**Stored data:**
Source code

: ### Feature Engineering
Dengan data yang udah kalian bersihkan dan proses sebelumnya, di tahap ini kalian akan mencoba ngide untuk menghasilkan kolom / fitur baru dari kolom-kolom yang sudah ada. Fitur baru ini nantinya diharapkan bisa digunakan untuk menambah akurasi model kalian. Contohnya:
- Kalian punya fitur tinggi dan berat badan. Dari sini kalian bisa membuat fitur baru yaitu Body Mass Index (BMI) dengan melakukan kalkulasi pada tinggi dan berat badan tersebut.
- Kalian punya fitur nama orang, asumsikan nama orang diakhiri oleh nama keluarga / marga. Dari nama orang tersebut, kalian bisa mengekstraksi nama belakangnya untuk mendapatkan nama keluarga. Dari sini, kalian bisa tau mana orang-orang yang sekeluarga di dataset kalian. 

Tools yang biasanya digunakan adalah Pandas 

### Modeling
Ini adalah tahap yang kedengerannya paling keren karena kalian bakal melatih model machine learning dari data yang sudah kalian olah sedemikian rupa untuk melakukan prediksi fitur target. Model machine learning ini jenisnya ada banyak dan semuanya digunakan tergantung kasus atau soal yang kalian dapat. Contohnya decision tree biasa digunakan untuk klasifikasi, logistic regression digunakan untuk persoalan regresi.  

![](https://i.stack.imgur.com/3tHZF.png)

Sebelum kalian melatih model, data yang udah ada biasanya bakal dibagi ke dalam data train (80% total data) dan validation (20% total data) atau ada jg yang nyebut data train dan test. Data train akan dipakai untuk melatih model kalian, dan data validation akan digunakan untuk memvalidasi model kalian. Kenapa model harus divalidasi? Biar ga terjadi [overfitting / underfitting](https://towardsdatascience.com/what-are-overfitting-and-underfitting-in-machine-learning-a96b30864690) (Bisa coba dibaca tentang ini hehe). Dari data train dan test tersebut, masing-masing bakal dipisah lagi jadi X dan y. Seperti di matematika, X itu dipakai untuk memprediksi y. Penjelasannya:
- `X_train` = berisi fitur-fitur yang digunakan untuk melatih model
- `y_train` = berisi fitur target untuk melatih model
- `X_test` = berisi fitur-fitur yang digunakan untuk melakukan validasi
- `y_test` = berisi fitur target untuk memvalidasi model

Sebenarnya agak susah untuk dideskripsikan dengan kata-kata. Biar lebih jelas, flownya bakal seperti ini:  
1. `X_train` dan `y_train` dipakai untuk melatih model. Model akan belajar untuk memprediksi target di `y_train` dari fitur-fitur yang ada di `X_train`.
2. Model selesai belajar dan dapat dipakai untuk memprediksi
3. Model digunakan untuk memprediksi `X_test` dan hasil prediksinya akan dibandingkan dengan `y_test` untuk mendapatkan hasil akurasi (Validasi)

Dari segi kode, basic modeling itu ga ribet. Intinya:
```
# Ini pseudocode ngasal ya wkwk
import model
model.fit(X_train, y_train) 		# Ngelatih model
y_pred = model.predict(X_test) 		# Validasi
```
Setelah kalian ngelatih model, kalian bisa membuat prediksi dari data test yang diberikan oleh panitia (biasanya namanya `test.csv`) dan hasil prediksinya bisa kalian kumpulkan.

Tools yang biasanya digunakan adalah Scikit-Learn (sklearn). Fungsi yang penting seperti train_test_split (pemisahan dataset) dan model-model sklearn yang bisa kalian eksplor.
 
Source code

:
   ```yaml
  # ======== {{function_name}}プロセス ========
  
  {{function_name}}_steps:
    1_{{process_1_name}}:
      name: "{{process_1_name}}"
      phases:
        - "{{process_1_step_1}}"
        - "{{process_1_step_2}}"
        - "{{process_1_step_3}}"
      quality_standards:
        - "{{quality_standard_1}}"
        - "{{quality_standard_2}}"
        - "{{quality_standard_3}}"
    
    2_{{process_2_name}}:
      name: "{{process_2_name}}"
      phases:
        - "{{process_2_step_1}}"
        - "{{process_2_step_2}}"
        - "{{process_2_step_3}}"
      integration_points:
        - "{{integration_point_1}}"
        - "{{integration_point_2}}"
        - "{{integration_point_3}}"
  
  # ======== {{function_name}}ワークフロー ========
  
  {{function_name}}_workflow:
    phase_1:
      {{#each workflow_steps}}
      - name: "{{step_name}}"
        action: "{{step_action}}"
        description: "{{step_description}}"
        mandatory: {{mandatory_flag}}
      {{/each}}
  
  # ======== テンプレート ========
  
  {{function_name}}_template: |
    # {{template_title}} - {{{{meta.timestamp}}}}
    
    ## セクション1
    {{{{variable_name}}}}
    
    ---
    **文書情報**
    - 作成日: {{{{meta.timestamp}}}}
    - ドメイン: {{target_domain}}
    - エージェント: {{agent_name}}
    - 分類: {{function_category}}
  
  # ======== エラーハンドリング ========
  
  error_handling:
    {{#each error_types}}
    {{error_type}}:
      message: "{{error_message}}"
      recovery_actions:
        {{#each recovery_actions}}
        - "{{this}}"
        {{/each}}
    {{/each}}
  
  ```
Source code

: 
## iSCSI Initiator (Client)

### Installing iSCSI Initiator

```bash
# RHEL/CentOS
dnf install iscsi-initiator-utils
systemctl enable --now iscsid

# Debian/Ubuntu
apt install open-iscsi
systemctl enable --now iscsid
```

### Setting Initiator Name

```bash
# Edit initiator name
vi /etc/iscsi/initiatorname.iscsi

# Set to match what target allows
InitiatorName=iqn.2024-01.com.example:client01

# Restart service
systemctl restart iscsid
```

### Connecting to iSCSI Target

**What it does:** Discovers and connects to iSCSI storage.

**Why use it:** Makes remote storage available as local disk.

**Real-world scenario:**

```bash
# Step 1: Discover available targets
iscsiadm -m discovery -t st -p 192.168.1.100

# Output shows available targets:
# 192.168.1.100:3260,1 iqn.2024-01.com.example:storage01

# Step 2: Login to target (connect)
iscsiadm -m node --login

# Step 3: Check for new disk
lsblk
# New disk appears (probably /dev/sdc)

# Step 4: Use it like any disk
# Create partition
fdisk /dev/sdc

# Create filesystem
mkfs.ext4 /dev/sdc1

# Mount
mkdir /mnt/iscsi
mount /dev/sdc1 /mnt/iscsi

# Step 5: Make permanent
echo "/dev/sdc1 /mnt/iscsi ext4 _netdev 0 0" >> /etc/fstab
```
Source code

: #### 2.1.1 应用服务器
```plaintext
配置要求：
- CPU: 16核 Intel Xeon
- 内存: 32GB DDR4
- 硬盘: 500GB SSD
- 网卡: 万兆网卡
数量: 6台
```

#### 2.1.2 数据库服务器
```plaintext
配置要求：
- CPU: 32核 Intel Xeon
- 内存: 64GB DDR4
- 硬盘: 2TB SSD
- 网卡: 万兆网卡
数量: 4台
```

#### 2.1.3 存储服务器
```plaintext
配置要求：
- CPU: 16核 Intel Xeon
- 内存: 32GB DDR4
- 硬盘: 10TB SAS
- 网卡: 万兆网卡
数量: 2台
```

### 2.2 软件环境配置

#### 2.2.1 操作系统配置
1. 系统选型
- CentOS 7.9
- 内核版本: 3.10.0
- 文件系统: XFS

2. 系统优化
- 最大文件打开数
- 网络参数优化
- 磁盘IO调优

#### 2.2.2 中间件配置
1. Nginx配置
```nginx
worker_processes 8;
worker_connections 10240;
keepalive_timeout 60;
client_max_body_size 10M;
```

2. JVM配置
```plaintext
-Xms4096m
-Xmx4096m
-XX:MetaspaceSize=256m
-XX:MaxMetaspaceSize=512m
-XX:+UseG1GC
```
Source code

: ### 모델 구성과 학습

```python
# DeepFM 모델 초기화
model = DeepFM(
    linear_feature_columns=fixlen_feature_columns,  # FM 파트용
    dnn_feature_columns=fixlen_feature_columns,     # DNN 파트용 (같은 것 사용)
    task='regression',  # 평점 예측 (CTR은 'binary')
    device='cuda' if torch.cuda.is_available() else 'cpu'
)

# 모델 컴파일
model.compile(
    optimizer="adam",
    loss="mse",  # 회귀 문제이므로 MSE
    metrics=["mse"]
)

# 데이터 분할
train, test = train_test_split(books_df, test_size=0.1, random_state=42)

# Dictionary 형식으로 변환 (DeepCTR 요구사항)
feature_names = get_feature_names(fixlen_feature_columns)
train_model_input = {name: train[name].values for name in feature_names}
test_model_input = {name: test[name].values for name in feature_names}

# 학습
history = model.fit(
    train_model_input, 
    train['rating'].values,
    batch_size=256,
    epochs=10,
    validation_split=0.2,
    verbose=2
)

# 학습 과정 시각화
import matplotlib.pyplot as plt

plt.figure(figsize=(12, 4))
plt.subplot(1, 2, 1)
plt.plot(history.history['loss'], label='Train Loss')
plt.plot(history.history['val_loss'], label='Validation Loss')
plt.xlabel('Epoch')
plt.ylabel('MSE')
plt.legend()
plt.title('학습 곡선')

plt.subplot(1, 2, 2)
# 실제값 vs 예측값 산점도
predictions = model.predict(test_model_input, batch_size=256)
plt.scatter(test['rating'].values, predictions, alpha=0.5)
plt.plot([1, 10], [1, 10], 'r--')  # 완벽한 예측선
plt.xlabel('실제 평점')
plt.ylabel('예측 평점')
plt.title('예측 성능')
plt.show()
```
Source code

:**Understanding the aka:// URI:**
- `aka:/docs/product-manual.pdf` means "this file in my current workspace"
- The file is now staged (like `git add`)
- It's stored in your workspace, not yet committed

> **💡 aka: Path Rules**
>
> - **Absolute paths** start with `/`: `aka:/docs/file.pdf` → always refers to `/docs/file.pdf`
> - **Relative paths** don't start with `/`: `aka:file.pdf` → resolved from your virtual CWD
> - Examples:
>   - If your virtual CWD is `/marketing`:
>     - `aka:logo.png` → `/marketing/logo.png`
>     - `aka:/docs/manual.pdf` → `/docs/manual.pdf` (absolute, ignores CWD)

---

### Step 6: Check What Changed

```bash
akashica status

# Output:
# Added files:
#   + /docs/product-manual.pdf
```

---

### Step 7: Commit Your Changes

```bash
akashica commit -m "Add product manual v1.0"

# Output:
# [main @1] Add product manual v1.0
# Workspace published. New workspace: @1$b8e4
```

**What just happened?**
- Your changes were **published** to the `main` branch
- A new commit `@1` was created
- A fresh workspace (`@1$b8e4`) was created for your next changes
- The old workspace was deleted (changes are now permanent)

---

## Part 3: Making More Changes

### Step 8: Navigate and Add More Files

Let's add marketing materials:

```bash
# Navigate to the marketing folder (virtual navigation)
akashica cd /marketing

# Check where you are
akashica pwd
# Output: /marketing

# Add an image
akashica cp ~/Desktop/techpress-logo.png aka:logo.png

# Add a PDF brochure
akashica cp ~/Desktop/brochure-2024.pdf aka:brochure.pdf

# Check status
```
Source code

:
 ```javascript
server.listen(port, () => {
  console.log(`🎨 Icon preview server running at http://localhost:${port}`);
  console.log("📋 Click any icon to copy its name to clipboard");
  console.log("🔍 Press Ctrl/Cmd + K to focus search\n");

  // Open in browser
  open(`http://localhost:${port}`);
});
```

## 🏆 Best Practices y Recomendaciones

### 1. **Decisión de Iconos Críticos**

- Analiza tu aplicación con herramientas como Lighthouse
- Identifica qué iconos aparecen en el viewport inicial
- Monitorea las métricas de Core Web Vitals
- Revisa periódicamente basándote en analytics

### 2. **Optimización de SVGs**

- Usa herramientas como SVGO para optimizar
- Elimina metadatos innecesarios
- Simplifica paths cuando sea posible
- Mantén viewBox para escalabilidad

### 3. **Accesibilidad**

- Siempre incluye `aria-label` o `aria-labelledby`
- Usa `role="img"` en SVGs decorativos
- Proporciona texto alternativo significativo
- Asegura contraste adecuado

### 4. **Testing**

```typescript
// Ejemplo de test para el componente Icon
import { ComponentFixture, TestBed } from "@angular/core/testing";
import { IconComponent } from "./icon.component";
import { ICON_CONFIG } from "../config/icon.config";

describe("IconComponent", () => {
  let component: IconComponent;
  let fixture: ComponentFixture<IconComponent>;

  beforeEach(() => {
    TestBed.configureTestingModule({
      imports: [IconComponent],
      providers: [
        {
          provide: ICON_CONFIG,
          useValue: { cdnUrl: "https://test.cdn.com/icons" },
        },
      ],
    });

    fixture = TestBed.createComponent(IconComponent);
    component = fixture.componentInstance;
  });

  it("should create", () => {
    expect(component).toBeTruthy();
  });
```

**Work instruction:**
Find "iscsiadm" in the data above. Report each line where it appears.

**Answer to this problem:**
iscsiadm -m discovery -t st -p 192.168.1.100
iscsiadm -m node --login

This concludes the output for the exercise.